Publié le 8 juillet 2026

La drogue, c’est mal.
Merci de lire jusqu’au bout avant de juger…
Je n’ai personnellement jamais été mis en esclavage.
De ce fait, je n’ai pas mon mot à dire sur la situation de l’esclavage, passée ou présent. Cela ne me concerne pas.
Je n’ai jamais consommé de drogue ni aucun produit illicite. Pas même tiré sur un joint.
Cela m’interdit tout commentaire lié aux méfaits de la drogue. Et me contraint à ne pas pouvoir en valider l’interdiction.
Je n’ai pas été sérieusement victime de menaces de mort. Et visiblement, je n’ai jamais été tué.
Par conséquent, comment pourrais-je oser émettre un avis sur les peines prévues pour les assassins ? C’est une situation que je n’ai jamais vécue !

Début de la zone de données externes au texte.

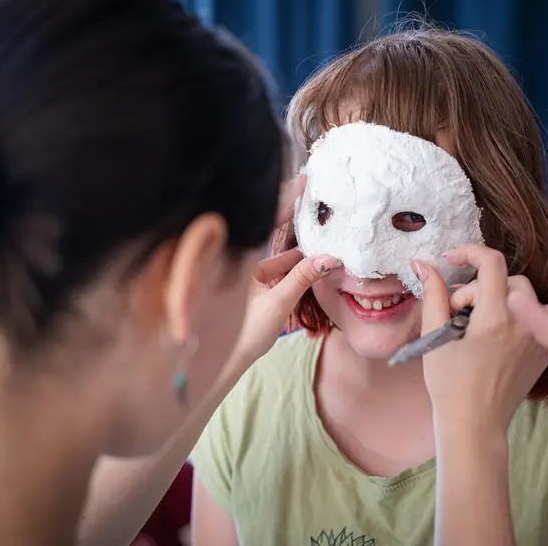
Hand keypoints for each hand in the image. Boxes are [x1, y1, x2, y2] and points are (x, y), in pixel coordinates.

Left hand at [218, 175, 338, 385]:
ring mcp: (243, 273)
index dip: (286, 199)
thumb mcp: (278, 304)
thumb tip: (329, 257)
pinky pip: (271, 267)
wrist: (218, 366)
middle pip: (270, 233)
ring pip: (273, 253)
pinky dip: (288, 265)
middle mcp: (239, 261)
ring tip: (322, 245)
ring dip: (296, 252)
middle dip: (295, 224)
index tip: (305, 182)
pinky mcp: (248, 286)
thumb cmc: (240, 336)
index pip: (266, 220)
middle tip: (318, 211)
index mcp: (240, 259)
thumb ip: (303, 278)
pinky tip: (308, 265)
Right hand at [414, 244, 547, 434]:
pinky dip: (517, 316)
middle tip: (457, 313)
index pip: (492, 263)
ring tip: (479, 324)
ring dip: (502, 299)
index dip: (469, 252)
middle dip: (479, 287)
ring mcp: (539, 338)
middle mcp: (526, 323)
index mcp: (497, 318)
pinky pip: (538, 317)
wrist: (475, 425)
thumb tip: (424, 264)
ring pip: (527, 296)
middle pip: (508, 279)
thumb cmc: (450, 385)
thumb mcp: (435, 337)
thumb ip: (434, 295)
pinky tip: (495, 336)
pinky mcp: (545, 351)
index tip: (451, 260)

Personne ne m’a jamais violé, ni sérieusement violenté.
En conséquence, je ne peux pas m’exprimer pour prendre la défense des victimes, ni même pour accuser les agresseurs. Ce sont des domaines qui me sont étrangers.

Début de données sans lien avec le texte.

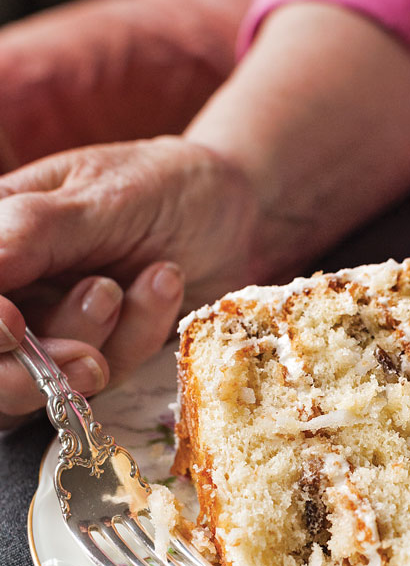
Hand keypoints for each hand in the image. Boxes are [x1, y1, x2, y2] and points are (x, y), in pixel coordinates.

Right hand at [0, 134, 265, 426]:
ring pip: (42, 381)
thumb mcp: (98, 195)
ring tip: (150, 277)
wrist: (232, 205)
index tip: (13, 327)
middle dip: (31, 369)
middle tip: (87, 356)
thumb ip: (32, 232)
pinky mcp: (102, 354)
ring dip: (100, 342)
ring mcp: (54, 328)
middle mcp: (12, 290)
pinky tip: (165, 283)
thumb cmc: (159, 184)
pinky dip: (140, 336)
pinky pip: (106, 373)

Ces raisonnements te semblent aberrants ? Ils te dérangent ?
Tu as raison.
Car pour pouvoir s’exprimer sur ces sujets, être directement concerné n’est pas un pré-requis : il s’agit de dispositions morales, donc potentiellement universelles.
Je ne fais pas secret de mon opposition ferme à l’avortement, contraire autant à ma foi qu’à des considérations dénuées de justifications spirituelles.

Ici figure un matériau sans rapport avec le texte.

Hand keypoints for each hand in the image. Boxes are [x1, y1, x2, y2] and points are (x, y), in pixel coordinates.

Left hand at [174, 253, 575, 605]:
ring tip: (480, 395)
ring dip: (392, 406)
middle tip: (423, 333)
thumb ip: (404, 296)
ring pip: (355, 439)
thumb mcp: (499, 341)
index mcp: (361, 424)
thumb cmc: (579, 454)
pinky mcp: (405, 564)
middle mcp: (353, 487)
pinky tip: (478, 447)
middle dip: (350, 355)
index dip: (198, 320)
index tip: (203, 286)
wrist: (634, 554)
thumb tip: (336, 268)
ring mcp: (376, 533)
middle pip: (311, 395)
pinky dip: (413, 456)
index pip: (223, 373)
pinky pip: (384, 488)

Je n’étalerai pas ici la liste d’arguments longue comme le bras justifiant l’interdiction de l’immense majorité des avortements.
Mais lorsqu’on me dit que si je n’ai pas d’utérus, je n’ai pas à m’exprimer sur le sujet, j’ai toutes les raisons d’affirmer que cette posture défensive ne constitue qu’un muselage injustifiable.
Aussi, j’invite mes lecteurs et auditeurs masculins à ne pas se laisser intimider par ce type de discours.
– Si nous croyons qu’il faut l’intervention d’un homme pour qu’une femme soit enceinte,
– si nous sommes capables d’avoir compassion et admiration pour les femmes contraintes d’élever seules leur(s) enfant(s),
– si nous avons raison de nous indigner du comportement des hommes qui se détournent de leurs responsabilités paternelles,
>>> alors nous avons toutes les raisons de nous impliquer sur un territoire d’ordre éthique que, de gré ou de force, trop d’hommes délaissent.
Les discussions et décisions concernant ce terrain-là ne devraient jamais être amputées de l’apport de la moitié de l’humanité, d’autant plus lorsque cette moitié est tout autant responsable des grossesses.
Abandonner les femmes à assumer seules ce type de décision serait une démission intolérable de notre devoir de protection, d’une part envers elles, et d’autre part envers les membres les plus vulnérables de la société que constituent les enfants à naître.